Bild: Leere: Hier trafen sich bis vor kurzem deutsche Jugendliche und unbegleit…
Berlin taz | Familien, aufgepasst! Eine Anzeige auf einem Portal für
Wohnungssuchende wirbt für eine 4-Zimmer-Wohnung in Rostock-Groß Klein.
Schlappe 380 Euro Kaltmiete soll sie kosten, Lage im Grünen, Balkon und
Aufzug inklusive.
Die 70 Flüchtlinge, die in diesem Jahr aus ihren Sammelunterkünften in ein
Haus mit Wohnungen für Großfamilien in den Stadtteil umziehen sollten,
hätten all dies sicher zu schätzen gewusst. Doch dazu wird es erst einmal
nicht kommen.
Denn der Rostocker Sozialsenator, Steffen Bockhahn (Linke), hat eine lange
geplante Unterkunft mit abgeschlossenen Wohneinheiten für bis zu 70
Personen [1][bis auf Weiteres gestoppt]. Bockhahn bezieht sich auf
Sicherheitsbedenken der Polizei und des Landes-Innenministeriums von
Mecklenburg-Vorpommern.
In den letzten Wochen waren rechte Gruppen mehrfach vor einem im gleichen
Stadtteil gelegenen Begegnungszentrum für minderjährige unbegleitete
Flüchtlinge und deutsche Jugendliche aufgetaucht.

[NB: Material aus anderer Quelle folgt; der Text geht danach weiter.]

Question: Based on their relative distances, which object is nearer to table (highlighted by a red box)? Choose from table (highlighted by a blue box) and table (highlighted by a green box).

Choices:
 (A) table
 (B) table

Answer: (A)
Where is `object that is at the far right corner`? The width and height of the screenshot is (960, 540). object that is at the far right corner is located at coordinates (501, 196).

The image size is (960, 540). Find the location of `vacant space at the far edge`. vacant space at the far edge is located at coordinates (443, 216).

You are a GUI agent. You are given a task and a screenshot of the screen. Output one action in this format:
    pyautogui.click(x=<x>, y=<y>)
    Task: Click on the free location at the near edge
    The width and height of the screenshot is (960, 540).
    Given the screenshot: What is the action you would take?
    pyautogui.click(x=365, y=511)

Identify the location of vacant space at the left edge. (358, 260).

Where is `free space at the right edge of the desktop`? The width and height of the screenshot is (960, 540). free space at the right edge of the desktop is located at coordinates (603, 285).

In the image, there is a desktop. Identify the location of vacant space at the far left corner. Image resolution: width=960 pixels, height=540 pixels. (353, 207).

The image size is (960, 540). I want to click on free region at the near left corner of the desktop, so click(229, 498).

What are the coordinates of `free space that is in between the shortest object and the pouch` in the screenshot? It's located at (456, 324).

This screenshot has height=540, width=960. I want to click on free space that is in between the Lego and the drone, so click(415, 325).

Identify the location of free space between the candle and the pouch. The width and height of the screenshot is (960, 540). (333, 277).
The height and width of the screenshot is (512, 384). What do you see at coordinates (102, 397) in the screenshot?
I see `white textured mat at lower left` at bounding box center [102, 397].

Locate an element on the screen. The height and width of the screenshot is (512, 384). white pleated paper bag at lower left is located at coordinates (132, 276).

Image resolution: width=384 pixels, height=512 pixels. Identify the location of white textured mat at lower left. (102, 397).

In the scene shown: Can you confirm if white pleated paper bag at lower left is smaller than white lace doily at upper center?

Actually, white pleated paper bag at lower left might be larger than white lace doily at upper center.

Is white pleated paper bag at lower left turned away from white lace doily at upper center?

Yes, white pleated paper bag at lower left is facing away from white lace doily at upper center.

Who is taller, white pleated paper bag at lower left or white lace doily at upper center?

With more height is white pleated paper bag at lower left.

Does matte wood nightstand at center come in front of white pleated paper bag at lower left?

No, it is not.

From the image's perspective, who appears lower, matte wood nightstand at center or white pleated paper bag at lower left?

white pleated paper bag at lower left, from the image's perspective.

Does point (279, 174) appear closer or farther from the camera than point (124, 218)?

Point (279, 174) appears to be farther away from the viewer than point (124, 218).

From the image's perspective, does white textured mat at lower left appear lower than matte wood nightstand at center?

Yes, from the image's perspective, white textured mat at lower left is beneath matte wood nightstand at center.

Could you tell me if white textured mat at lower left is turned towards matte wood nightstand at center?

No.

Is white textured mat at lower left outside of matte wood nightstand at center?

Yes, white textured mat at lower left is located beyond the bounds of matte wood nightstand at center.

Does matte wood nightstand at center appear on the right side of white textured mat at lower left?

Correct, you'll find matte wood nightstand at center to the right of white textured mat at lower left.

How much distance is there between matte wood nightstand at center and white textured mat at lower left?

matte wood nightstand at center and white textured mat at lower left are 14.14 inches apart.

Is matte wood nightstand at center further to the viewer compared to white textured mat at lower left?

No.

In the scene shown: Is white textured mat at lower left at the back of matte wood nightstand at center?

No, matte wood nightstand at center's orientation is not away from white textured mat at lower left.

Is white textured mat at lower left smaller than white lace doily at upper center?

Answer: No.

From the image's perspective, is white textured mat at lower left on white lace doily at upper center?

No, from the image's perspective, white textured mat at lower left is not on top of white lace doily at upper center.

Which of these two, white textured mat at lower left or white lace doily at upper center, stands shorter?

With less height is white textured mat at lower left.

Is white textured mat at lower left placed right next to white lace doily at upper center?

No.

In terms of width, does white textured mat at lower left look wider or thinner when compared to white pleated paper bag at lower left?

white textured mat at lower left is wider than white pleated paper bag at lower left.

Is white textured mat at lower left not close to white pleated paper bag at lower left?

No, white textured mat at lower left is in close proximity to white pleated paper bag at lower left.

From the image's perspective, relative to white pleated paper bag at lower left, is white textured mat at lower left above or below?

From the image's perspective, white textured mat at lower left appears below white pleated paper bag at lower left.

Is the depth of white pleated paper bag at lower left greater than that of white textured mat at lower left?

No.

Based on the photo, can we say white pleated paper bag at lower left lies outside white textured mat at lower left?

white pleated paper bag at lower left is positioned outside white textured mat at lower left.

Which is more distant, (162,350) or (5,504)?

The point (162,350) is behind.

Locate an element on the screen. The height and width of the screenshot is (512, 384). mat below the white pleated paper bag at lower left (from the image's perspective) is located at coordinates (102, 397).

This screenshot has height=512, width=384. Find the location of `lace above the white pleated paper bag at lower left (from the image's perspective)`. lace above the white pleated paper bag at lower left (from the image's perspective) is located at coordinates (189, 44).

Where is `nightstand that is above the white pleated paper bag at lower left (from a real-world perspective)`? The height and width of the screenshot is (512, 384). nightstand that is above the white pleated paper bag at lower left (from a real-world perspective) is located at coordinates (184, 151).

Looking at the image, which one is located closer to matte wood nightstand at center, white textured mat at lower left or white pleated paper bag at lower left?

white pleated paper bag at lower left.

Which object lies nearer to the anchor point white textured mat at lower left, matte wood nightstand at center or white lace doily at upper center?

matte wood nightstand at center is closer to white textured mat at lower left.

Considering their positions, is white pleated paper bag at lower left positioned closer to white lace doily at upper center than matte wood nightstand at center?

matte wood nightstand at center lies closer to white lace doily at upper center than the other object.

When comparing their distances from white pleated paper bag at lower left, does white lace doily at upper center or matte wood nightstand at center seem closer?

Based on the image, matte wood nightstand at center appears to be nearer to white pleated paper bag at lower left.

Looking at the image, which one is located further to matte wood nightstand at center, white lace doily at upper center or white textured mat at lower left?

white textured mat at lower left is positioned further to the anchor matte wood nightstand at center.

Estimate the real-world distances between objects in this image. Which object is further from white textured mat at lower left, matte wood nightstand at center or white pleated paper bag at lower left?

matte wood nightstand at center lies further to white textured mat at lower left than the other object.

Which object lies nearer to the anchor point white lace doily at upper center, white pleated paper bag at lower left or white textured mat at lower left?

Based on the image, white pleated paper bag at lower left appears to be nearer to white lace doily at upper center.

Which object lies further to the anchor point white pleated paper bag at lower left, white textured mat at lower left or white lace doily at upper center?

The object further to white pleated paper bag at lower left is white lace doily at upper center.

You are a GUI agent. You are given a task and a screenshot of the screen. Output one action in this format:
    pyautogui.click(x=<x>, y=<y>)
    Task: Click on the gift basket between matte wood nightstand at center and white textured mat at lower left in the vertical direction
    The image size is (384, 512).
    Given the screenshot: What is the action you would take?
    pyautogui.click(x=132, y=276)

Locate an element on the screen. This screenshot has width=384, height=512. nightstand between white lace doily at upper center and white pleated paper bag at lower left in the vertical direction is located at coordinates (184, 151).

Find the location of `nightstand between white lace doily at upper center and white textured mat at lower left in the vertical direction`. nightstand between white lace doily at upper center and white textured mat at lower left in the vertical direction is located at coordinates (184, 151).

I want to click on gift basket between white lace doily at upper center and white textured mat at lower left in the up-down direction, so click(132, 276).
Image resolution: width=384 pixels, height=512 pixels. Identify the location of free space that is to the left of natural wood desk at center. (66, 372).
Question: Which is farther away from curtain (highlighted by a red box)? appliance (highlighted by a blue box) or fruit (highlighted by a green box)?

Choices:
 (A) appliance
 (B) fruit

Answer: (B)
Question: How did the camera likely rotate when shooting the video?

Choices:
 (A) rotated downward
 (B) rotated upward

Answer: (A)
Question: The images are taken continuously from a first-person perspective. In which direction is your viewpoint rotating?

Die 15 minderjährigen
Flüchtlinge, die zusammen mit deutschen Jugendlichen gegenüber dem Zentrum
in betreuten Wohngemeinschaften wohnten, wurden denn auch schon in der
Vorwoche auf andere WGs in Rostock verteilt.
## Kritik von Träger und Ortsbeirat
Ausgerechnet ein linker Senator kuscht also gegenüber dem rechten Mob, der
gegen Flüchtlinge pöbelt? Und das mitten [2][in einem Landtagswahlkampf],
in dem die Alternative für Deutschland mit dem Ziel antritt, stärkste Kraft
in Mecklenburg-Vorpommern zu werden?
Bockhahns jüngste Entscheidung hat denn auch Unverständnis hervorgerufen.
Etwa beim Trägerverein, der die Familien beherbergen wollte. „Da hätte man
nicht zurückweichen dürfen“, sagt Wolfgang Richter. Er war 1992
Ausländerbeauftragter der Stadt und half die Bewohner des brennenden
Sonnenblumenhauses in Rostock-Lichtenhagen zu evakuieren.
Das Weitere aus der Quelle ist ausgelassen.